■ **书面任务**:
a: 将摘录中以“可以看到根据传入的ctx.device_type”开头的段落改写成简短的要点列表，保留其主要事实。
b: 照原样抄录摘录中从“这部分代码，如果是用GPU执”一直到“of BinaryReduce operator.”的全部文字。

■ **摘录**:
+---+
BinaryOpReduce在line 295:

// binary_reduce.cc line 295
void BinaryOpReduce(
    const std::string& reducer,
    const std::string& op,
    const CSRWrapper& graph,
    binary_op::Target lhs, binary_op::Target rhs,
    NDArray lhs_data, NDArray rhs_data,
    NDArray out_data,
    NDArray lhs_mapping, NDArray rhs_mapping,
    NDArray out_mapping) {
    ...
      DGL_XPU_SWITCH(ctx.device_type, BinaryReduceImpl,
          reducer, op, graph,
          lhs, rhs,
          lhs_data, rhs_data, out_data,
          lhs_mapping, rhs_mapping, out_mapping);
    }
  }
}

这里后续应该是用到了binary_reduce_impl.cc和binary_reduce_impl.h中的内容（gpu下对应的是cu和cuh后缀）。而binary_reduce_impl.h中则引入了#include <minigun/minigun.h>。

这里具体怎么跳转的有点绕，大概梳理一下：
DGL_XPU_SWITCH定义在common.h中，如下：

// common.h line 27
#define DGL_XPU_SWITCH(val, Method, ...)  \
  if (val == kDLCPU) {                    \
    Method<kDLCPU>(__VA_ARGS__);          \
  } else if (val == kDLGPU) {             \
    Method<kDLGPU>(__VA_ARGS__);          \
  } else {                                \
    LOG(FATAL) << "Unsupported device type: " << val;  \
  }

可以看到根据传入的ctx.device_type会选择是CPU还是GPU执行，实际调用的是传入的模板函数Method，即BinaryReduceImpl，而BinaryReduceImpl定义在kernel/binary_reduce_impl.h中，这里就和minigun结合起来了：

// binary_reduce_impl.h line 65

template <int XPU>
void BinaryReduceImpl(
    const std::string& reducer,
    const std::string& op,
    const CSRWrapper& graph,
    binary_op::Target lhs, binary_op::Target rhs,
    runtime::NDArray lhs_data, runtime::NDArray rhs_data,
    runtime::NDArray out_data,
    runtime::NDArray lhs_mapping, runtime::NDArray rhs_mapping,
    runtime::NDArray out_mapping) {
  using runtime::NDArray;
  using minigun::Csr;
  // device
#ifdef __CUDACC__
  auto* thr_entry = runtime::CUDAThreadEntry::ThreadLocal();
#endif
  const int64_t x_len = utils::ComputeXLength(out_data);

  // advance config
  minigun::advance::RuntimeConfig rtcfg;
  rtcfg.ctx = out_data->ctx;
#ifdef __CUDACC__
  rtcfg.stream = thr_entry->stream;
  const int nt = utils::FindNumThreads(x_len, 64);
  rtcfg.data_num_threads = nt;
  // XXX(minjie): hard-code to let each thread compute two elements to increase
  //              instruction level parallelism
  rtcfg.data_num_blocks = (x_len + (nt * 2) - 1) / (nt * 2);
#endif
  if (reducer == binary_op::kReduceMean) {
    // TODO(minjie): divide
    LOG(FATAL) << "reduce mean is not supported.";
  }
  const DLDataType& dtype = out_data->dtype;
  const auto bits = graph.NumBits();
  DGL_DTYPE_SWITCH(dtype, DType, {
    DGL_IDX_TYPE_SWITCH(bits, Idx, {
      REDUCER_SWITCH(reducer, XPU, DType, Reducer, {
        auto gdata = AllocGData<XPU, Idx, DType, Reducer>(op,
            rtcfg.ctx, x_len, lhs_mapping, rhs_mapping,
            lhs_data, rhs_data, out_mapping, out_data);
        OP_TARGET_SWITCH(op, lhs, rhs, DType, BinaryOp, LeftTarget, RightTarget, {
          CallBinaryReduce<XPU, Idx, DType, LeftTarget,
            RightTarget, BinaryOp, Reducer>(rtcfg, graph, &gdata);
        });
      });
    });
  });
}

这部分代码，如果是用GPU执行的话，还在minigun的RuntimeConfig（位于minigun源码advance.h中）中定义了blocks和threads的数量。最终会调用CallBinaryReduce(),这部分CPU版代码位于kernel/cpu/binary_reduce_impl.h中：

// kernel/cpu/binary_reduce_impl.h line 143
// Template implementation of BinaryReduce operator.
+---+
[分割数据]
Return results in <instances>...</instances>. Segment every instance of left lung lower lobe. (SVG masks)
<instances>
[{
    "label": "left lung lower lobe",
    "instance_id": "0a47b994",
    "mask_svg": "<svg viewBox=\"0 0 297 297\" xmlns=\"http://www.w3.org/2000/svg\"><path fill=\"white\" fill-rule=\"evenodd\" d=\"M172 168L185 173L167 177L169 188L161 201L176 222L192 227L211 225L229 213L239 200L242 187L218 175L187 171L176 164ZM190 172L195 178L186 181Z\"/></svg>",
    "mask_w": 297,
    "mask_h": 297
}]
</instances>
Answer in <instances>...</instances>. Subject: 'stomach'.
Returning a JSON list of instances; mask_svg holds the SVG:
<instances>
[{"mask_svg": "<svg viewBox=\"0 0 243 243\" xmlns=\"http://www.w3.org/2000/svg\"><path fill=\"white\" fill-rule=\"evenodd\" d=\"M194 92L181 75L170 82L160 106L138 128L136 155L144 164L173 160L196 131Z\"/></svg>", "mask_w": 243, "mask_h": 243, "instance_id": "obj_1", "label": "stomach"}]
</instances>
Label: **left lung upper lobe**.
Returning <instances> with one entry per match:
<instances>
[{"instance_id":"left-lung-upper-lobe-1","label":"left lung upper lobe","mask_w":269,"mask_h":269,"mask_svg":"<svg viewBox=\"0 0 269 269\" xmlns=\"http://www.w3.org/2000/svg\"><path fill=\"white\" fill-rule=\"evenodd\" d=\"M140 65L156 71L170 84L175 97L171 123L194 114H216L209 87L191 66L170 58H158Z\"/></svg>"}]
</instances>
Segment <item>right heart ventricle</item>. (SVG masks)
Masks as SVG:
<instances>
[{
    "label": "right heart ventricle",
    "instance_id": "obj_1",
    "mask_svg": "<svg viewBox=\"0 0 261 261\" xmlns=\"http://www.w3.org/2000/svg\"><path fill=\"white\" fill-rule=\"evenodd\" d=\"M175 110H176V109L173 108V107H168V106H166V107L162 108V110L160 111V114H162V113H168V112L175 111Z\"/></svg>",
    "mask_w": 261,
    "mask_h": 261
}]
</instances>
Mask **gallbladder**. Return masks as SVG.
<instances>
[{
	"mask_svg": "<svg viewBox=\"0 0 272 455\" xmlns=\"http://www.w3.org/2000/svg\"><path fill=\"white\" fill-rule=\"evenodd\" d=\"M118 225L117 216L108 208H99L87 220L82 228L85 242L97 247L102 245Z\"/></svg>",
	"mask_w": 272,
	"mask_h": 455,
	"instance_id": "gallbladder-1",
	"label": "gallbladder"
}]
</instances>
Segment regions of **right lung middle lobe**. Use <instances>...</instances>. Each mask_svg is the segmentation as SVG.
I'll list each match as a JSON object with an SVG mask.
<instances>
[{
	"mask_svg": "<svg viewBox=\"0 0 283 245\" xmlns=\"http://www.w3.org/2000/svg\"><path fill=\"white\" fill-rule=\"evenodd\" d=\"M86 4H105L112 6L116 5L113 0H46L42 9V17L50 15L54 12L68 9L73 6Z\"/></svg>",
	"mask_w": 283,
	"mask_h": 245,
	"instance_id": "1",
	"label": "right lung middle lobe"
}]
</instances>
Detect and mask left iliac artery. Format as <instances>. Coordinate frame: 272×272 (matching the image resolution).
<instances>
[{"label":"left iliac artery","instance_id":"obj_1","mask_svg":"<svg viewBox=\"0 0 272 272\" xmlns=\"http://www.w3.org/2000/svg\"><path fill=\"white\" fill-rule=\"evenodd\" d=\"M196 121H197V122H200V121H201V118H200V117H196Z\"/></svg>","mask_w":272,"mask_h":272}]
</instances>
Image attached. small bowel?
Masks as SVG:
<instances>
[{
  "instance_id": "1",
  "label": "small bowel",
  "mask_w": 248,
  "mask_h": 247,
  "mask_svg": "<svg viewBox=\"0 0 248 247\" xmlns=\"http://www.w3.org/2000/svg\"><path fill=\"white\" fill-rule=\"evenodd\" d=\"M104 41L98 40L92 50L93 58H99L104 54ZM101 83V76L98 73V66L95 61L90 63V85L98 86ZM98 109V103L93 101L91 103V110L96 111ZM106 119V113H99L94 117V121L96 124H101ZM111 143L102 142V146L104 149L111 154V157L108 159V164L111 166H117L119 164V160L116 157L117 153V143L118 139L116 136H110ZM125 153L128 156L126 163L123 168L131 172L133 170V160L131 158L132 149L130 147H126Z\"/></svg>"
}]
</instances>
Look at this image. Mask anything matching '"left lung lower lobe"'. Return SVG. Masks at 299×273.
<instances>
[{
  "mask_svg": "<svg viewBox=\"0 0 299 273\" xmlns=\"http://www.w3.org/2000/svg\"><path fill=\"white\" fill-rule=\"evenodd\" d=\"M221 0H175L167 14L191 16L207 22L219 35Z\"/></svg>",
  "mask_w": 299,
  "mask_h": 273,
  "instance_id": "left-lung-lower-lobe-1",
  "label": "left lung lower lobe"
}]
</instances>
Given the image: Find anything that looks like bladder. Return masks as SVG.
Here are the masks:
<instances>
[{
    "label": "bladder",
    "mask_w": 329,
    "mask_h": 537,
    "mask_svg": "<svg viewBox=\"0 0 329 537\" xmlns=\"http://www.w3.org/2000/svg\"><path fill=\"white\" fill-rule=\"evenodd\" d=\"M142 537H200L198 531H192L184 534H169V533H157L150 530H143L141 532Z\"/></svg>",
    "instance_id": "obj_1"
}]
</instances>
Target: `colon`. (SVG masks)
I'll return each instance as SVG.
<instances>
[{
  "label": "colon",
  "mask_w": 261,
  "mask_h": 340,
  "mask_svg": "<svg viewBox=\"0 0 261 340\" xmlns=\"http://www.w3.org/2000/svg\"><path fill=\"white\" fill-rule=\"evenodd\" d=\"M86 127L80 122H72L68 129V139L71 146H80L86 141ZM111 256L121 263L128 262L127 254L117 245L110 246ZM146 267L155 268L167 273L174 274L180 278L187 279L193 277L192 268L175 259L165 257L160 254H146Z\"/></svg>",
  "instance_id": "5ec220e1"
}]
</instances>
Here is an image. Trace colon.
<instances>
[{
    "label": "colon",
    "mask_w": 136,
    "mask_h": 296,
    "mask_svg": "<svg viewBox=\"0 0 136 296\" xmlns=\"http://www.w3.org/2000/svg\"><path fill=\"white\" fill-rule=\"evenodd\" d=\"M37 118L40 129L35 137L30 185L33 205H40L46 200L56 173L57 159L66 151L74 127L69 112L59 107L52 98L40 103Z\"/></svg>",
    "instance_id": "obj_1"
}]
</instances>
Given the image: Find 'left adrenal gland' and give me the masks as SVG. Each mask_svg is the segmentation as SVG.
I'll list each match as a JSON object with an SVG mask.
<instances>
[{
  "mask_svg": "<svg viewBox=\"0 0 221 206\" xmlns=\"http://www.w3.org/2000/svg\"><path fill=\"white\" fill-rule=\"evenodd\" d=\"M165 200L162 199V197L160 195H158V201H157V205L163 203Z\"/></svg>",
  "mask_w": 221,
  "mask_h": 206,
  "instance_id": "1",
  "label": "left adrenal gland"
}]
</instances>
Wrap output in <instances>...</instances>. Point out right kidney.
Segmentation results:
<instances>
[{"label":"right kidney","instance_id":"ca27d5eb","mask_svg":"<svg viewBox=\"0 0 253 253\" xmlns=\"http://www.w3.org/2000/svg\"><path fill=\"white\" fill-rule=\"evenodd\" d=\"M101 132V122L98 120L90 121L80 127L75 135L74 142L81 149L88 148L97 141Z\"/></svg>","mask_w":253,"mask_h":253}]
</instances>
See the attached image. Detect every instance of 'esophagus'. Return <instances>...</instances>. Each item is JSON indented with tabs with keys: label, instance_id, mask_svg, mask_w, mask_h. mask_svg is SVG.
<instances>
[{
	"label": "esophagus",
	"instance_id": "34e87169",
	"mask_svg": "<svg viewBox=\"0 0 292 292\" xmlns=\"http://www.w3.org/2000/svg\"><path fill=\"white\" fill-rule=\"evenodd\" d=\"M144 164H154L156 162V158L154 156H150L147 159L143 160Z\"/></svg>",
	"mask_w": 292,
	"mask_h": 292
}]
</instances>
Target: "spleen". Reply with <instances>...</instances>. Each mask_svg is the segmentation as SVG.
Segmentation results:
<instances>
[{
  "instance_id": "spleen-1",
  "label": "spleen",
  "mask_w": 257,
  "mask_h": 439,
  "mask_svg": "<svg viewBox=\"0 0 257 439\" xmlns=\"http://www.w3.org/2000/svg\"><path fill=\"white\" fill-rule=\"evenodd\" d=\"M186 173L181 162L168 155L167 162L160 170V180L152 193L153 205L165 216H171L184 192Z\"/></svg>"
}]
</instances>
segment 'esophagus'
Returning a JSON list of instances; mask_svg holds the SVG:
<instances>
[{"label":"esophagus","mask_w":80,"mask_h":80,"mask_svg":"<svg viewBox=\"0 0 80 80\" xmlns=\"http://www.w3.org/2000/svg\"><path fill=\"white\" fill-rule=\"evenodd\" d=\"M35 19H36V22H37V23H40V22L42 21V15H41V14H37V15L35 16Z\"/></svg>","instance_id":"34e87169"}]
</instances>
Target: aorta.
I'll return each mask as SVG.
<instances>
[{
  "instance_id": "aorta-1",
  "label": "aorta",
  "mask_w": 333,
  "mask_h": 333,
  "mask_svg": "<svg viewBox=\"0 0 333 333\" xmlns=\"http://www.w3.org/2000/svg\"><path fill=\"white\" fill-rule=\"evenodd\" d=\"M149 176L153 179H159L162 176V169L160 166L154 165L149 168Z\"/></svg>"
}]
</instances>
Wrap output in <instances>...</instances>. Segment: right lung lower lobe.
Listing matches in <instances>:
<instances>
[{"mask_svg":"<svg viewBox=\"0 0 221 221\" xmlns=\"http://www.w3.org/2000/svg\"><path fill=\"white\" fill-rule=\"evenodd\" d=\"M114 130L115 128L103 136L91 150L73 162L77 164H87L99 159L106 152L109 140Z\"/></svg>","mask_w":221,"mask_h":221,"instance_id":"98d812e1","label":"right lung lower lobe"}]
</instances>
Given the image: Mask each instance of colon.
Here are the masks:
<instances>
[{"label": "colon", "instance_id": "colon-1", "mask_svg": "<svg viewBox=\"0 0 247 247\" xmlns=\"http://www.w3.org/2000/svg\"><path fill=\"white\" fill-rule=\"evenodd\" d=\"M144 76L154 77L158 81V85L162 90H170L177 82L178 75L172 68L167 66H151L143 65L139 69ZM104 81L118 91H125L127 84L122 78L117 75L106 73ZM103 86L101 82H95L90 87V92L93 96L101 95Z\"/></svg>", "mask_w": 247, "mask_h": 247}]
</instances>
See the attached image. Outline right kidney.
+---+
■ **任务答案**:
a:
- 根据传入的 ctx.device_type 选择由 CPU 还是 GPU 执行。
- 实际调用的是传入的模板函数 Method，即 BinaryReduceImpl。
- BinaryReduceImpl 定义在 kernel/binary_reduce_impl.h 中，由此与 minigun 结合起来。

b:
这部分代码，如果是用GPU执行的话，还在minigun的RuntimeConfig（位于minigun源码advance.h中）中定义了blocks和threads的数量。最终会调用CallBinaryReduce(),这部分CPU版代码位于kernel/cpu/binary_reduce_impl.h中：

// kernel/cpu/binary_reduce_impl.h line 143
// Template implementation of BinaryReduce operator.